A Discovery About One of Elliott Erwitt’s Most Famous Photographs

A Discovery About One of Elliott Erwitt’s Most Famous Photographs

To crop or not to crop?

May 25, 2024

Tags: Book Reports, Photography

There’s one simple but important piece of advice I learned from Eric Kim upon reading David Gibson’s Street Photographer’s Manual: “buy books, not gear.”

Not long after making an investment in a Canon EOS R8 earlier this year, I realized that I had acquired more than enough gear for doing meaningful work. Rather than continue to ogle cameras and lenses online, I’ve been trying to focus more on the art of photography. And looking at books is a great way to do that.

Yesterday on my stroll around town, I stopped into a local library and browsed its collection of photography books. As I scanned what was sitting on the shelf, one book caught my eye: Elliott Erwitt: Home Around the World (2016), which was the companion book to an exhibition by the same name that ran at the Harry Ransom Center at the University of Texas at Austin.

Elliott Erwitt, who passed away toward the end of last year, is one of my favorite photographers. More than anything else, Erwitt’s work reminds me not to take photography so seriously that I forget to have a sense of humor.

As I paged through that collection of Erwitt’s work, I came across one of his most famous photographs, which he took in New York in 1946. Erwitt depicts a tiny dog standing next to the feet of its owner from a ground-level perspective.

Small dog standing by woman, New York, 1946. Elliott Erwitt/Magnum Photos

I love seeing the contact sheets for celebrated images. I am always fascinated by how a photographer worked a subject to get one keeper image from a series of shots most of which were ultimately discarded. On the opposite page in the book before me was that very contact sheet.
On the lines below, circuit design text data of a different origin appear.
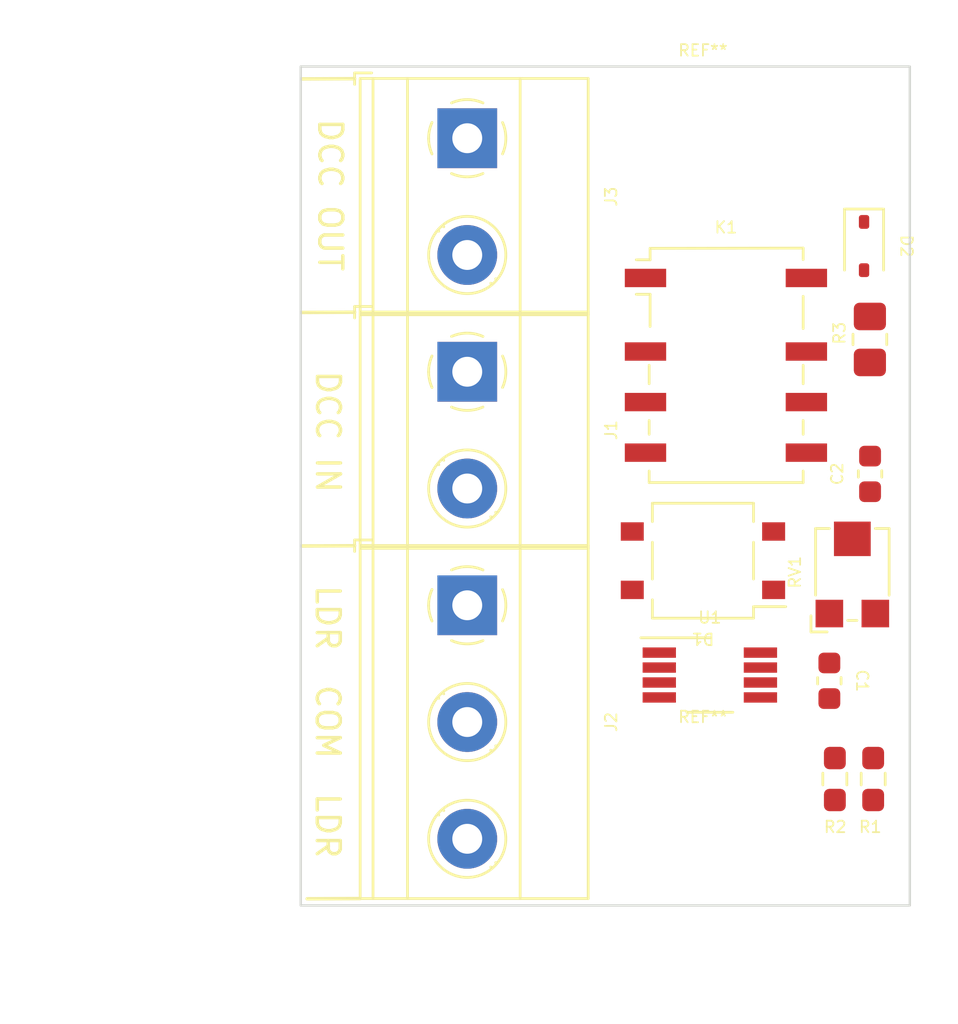
<source format=kicad_pcb>
(kicad_pcb (version 20221018) (generator pcbnew)

  (general
    (thickness 1.6)
  )

  (paper "A4")
  (layers
    (0 "F.Cu" signal)
    (31 "B.Cu" signal)
    (32 "B.Adhes" user "B.Adhesive")
    (33 "F.Adhes" user "F.Adhesive")
    (34 "B.Paste" user)
    (35 "F.Paste" user)
    (36 "B.SilkS" user "B.Silkscreen")
    (37 "F.SilkS" user "F.Silkscreen")
    (38 "B.Mask" user)
    (39 "F.Mask" user)
    (40 "Dwgs.User" user "User.Drawings")
    (41 "Cmts.User" user "User.Comments")
    (42 "Eco1.User" user "User.Eco1")
    (43 "Eco2.User" user "User.Eco2")
    (44 "Edge.Cuts" user)
    (45 "Margin" user)
    (46 "B.CrtYd" user "B.Courtyard")
    (47 "F.CrtYd" user "F.Courtyard")
    (48 "B.Fab" user)
    (49 "F.Fab" user)
    (50 "User.1" user)
    (51 "User.2" user)
    (52 "User.3" user)
    (53 "User.4" user)
    (54 "User.5" user)
    (55 "User.6" user)
    (56 "User.7" user)
    (57 "User.8" user)
    (58 "User.9" user)
  )

  (setup
    (stackup
      (layer "F.SilkS" (type "Top Silk Screen"))
      (layer "F.Paste" (type "Top Solder Paste"))
      (layer "F.Mask" (type "Top Solder Mask") (thickness 0.01))
      (layer "F.Cu" (type "copper") (thickness 0.035))
      (layer "dielectric 1" (type "core") (thickness 1.51) (material "FR4") (epsilon_r 4.5) (loss_tangent 0.02))
      (layer "B.Cu" (type "copper") (thickness 0.035))
      (layer "B.Mask" (type "Bottom Solder Mask") (thickness 0.01))
      (layer "B.Paste" (type "Bottom Solder Paste"))
      (layer "B.SilkS" (type "Bottom Silk Screen"))
      (copper_finish "None")
      (dielectric_constraints no)
    )
    (pad_to_mask_clearance 0)
    (pcbplotparams
      (layerselection 0x00010fc_ffffffff)
      (plot_on_all_layers_selection 0x0000000_00000000)
      (disableapertmacros false)
      (usegerberextensions false)
      (usegerberattributes true)
      (usegerberadvancedattributes true)
      (creategerberjobfile true)
      (dashed_line_dash_ratio 12.000000)
      (dashed_line_gap_ratio 3.000000)
      (svgprecision 4)
      (plotframeref false)
      (viasonmask false)
      (mode 1)
      (useauxorigin false)
      (hpglpennumber 1)
      (hpglpenspeed 20)
      (hpglpendiameter 15.000000)
      (dxfpolygonmode true)
      (dxfimperialunits true)
      (dxfusepcbnewfont true)
      (psnegative false)
      (psa4output false)
      (plotreference true)
      (plotvalue true)
      (plotinvisibletext false)
      (sketchpadsonfab false)
      (subtractmaskfromsilk false)
      (outputformat 1)
      (mirror false)
      (drillshape 1)
      (scaleselection 1)
      (outputdirectory "")
    )
  )

  (net 0 "")
  (net 1 "GND")
  (net 2 "/Vadj")
  (net 3 "VCC")
  (net 4 "Net-(D2-K)")
  (net 5 "Net-(D2-A)")
  (net 6 "Net-(J2-Pin_1)")
  (net 7 "Net-(J2-Pin_3)")
  (net 8 "/DCC_IN_B")
  (net 9 "/DCC_IN_A")
  (net 10 "/DCC_OUT_A")
  (net 11 "/DCC_OUT_B")

  (footprint "Package_TO_SOT_SMD:TO-269AA" (layer "F.Cu") (at 192.5 153 180))

  (footprint "Capacitor_SMD:C_0603_1608Metric" (layer "F.Cu") (at 198 158.225 -90))

  (footprint "MountingHole:MountingHole_3.2mm_M3" (layer "F.Cu") (at 192.5 135))

  (footprint "TerminalBlock_Phoenix:TerminalBlock_Phoenix_MKDS-1,5-3-5.08_1x03_P5.08mm_Horizontal" (layer "F.Cu") (at 182.245 154.94 -90))

  (footprint "Capacitor_SMD:C_0603_1608Metric" (layer "F.Cu") (at 199.771 149.225 90))

  (footprint "custom_kicad_lib_sk:R_0603_smalltext" (layer "F.Cu") (at 198.239 162.5 90))

  (footprint "custom_kicad_lib_sk:R_0603_smalltext" (layer "F.Cu") (at 199.907 162.5 90))

  (footprint "MountingHole:MountingHole_3.2mm_M3" (layer "F.Cu") (at 192.5 164))

  (footprint "TerminalBlock_Phoenix:TerminalBlock_Phoenix_MKDS-1,5-2-5.08_1x02_P5.08mm_Horizontal" (layer "F.Cu") (at 182.245 144.78 -90))

  (footprint "Potentiometer_SMD:Potentiometer_Bourns_TC33X_Vertical" (layer "F.Cu") (at 199 153.5 90))

  (footprint "TerminalBlock_Phoenix:TerminalBlock_Phoenix_MKDS-1,5-2-5.08_1x02_P5.08mm_Horizontal" (layer "F.Cu") (at 182.245 134.62 -90))

  (footprint "custom_kicad_lib_sk:R_0805_handsolder-smalltext" (layer "F.Cu") (at 199.763 143.375 90))

  (footprint "Relay_SMD:Relay_DPDT_Omron_G6K-2F-Y" (layer "F.Cu") (at 193.5 144.5))

  (footprint "Package_SO:VSSOP-8_3.0x3.0mm_P0.65mm" (layer "F.Cu") (at 192.8 157.975))

  (footprint "Diode_SMD:D_SOD-323" (layer "F.Cu") (at 199.509 139.311 -90))

  (gr_line (start 177.585 167.7) (end 175.28 167.71)
    (stroke (width 0.15) (type default)) (layer "F.SilkS") (tstamp b5c70f5e-b12a-42a7-acf7-f6028cca2290))
  (gr_line (start 177.345 152.35) (end 175.04 152.36)
    (stroke (width 0.15) (type default)) (layer "F.SilkS") (tstamp c12430f6-427d-4e71-a77f-fc7c9721963b))
  (gr_line (start 177.345 142.19) (end 175.04 142.2)
    (stroke (width 0.15) (type default)) (layer "F.SilkS") (tstamp c15a25aa-9044-4f56-b460-8244f618d430))
  (gr_line (start 177.345 132.03) (end 175.04 132.04)
    (stroke (width 0.15) (type default)) (layer "F.SilkS") (tstamp d7f29334-b136-4d0f-9c2d-a46998bca51c))
  (gr_rect (start 175 131.5) (end 201.5 168)
    (stroke (width 0.1) (type default)) (fill none) (layer "Edge.Cuts") (tstamp 90b4bde2-76bf-4525-8e4e-8f3443b9497c))
  (gr_text "DCC IN" (at 175.6 147.39 270) (layer "F.SilkS") (tstamp 08d51ea7-abd9-4763-ba2a-3378410eed1d)
    (effects (font (size 1 1) (thickness 0.15)) (justify bottom))
  )
  (gr_text "LDR  COM  LDR" (at 175.59 160.01 270) (layer "F.SilkS") (tstamp 64765c79-41d8-49a1-ac2d-615b3dd119ca)
    (effects (font (size 1 1) (thickness 0.15)) (justify bottom))
  )
  (gr_text "DCC OUT" (at 175.7 137.09 270) (layer "F.SilkS") (tstamp ae0e6736-e001-4c09-866c-3ff8f673bfb1)
    (effects (font (size 1 1) (thickness 0.15)) (justify bottom))
  )
  (dimension (type orthogonal) (layer "Dwgs.User") (tstamp 95f03634-b3bb-4646-b603-7173035586e6)
    (pts (xy 175 168) (xy 175 131.5))
    (height -7)
    (orientation 1)
    (gr_text "36,5000 mm" (at 166.85 149.75 90) (layer "Dwgs.User") (tstamp 95f03634-b3bb-4646-b603-7173035586e6)
      (effects (font (size 1 1) (thickness 0.15)))
    )
    (format (prefix "") (suffix "") (units 3) (units_format 1) (precision 4))
    (style (thickness 0.15) (arrow_length 1.27) (text_position_mode 0) (extension_height 0.58642) (extension_offset 0.5) keep_text_aligned)
  )
  (dimension (type orthogonal) (layer "Dwgs.User") (tstamp e69dc8e0-1255-42e7-86a7-8292dd476e3f)
    (pts (xy 201.5 168) (xy 175 168))
    (height 4.5)
    (orientation 0)
    (gr_text "26,5000 mm" (at 188.25 171.35) (layer "Dwgs.User") (tstamp e69dc8e0-1255-42e7-86a7-8292dd476e3f)
      (effects (font (size 1 1) (thickness 0.15)))
    )
    (format (prefix "") (suffix "") (units 3) (units_format 1) (precision 4))
    (style (thickness 0.15) (arrow_length 1.27) (text_position_mode 0) (extension_height 0.58642) (extension_offset 0.5) keep_text_aligned)
  )

)

</source>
Contact sheet as seen on p. 64 of Elliott Erwitt: Home Around the World (2016). Elliott Erwitt

As the writer of the text accompanying the image pointed out, Erwitt was using a twin-lens Rolliflex at the time he took this series of photographs. That particular type of camera was well suited for that early phase of Erwitt’s career. He was still a youthful photographer who was not yet comfortable taking pictures of people, and his Rolliflex’s waist-level finder helped him approach people inconspicuously. In this particular case, it also enabled him to set his camera directly on the ground for the kind of shot that would have been nearly impossible to compose with an eye-level viewfinder.

Erwitt’s famous photograph as he originally composed it and later edited it. Elliott Erwitt

But what struck me most was how that composition, one I’ve seen time and again, was actually quite a heavy crop of the original exposure. Shooting with perhaps the one and only lens he had with him, it seems Erwitt later saw a better composition in a far tighter crop than the wider square image he captured with his Rolleiflex TLR that day. On his contact sheet, he took what appears to have been a grease pencil and marked the crop of the final image he wanted.
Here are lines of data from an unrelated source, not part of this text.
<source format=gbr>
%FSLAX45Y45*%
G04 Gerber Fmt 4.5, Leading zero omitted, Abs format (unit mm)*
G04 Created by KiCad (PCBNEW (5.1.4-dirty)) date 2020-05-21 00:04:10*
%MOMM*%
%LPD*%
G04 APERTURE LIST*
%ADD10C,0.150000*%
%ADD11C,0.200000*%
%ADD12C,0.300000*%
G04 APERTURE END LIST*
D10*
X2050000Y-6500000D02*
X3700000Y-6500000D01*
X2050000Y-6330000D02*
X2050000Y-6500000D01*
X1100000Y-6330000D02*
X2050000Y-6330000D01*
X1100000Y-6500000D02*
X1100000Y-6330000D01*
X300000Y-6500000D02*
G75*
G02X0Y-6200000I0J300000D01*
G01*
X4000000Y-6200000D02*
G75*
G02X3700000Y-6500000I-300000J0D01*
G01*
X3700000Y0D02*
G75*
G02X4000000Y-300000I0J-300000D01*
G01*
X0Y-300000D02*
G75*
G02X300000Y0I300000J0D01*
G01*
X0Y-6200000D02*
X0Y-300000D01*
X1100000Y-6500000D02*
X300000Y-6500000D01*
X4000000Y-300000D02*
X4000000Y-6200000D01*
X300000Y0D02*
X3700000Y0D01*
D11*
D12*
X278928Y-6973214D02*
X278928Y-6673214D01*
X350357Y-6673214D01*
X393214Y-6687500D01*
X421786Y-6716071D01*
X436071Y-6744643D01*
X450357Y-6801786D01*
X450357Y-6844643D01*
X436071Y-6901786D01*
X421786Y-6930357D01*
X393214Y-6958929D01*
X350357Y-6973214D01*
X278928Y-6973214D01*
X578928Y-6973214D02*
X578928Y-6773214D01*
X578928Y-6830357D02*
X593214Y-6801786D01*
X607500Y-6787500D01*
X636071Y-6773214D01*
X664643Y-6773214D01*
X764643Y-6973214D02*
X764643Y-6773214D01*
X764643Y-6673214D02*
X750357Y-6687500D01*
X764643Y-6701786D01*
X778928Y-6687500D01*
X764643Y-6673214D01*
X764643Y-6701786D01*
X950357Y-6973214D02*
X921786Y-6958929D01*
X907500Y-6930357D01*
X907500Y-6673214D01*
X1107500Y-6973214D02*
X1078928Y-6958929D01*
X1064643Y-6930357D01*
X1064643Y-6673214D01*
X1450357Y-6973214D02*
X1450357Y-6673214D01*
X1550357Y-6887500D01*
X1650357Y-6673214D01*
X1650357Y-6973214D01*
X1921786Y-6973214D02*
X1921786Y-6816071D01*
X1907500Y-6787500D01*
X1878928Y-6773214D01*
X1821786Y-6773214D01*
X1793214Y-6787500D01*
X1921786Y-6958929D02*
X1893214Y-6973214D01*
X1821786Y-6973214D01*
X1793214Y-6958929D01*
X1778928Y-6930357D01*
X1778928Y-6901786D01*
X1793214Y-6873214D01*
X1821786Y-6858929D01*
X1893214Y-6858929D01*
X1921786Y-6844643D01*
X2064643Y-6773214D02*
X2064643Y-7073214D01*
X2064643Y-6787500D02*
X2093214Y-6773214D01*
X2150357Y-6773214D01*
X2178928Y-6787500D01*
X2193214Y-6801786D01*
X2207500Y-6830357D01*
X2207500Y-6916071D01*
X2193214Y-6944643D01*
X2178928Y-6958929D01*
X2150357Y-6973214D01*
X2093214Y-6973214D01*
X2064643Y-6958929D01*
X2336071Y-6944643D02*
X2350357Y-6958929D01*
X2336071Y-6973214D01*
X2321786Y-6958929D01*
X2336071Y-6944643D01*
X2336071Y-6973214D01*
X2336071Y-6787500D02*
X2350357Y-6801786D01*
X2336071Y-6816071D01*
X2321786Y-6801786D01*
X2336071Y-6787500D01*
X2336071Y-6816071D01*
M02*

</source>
I thought this was an interesting counterpoint to the approach of Henri Cartier-Bresson. As Clément Chéroux wrote in his short biography on HCB (pp. 109-111), he believed that the composition he made upon the instant of making an exposure was a record of the relationship between himself and his subject. He went to great and sometimes futile lengths to deter editors who might crop his images. He even stamped “PLEASE DO NOT CROP THIS PHOTOGRAPH” on the back of many of his prints.

I tend to lean toward Henri Cartier-Bresson’s approach and crop sparingly. I usually find that, when I come across a subject to photograph and take several shots, my first exposure is usually the one I end up keeping. That initial gut decision on how to frame a subject within the confines of a 3:2 image ratio is usually the one that appears best once I’m back home having a look at my work. Making more than a minor trim feels like cutting away part of an experience as I preserved it in a photograph.

But every now and again, I do find that, for whatever reason, a heavy crop is called for. Again, it’s not something I do often, but there are times when a particular area of an exposure is the natural focus of a photograph.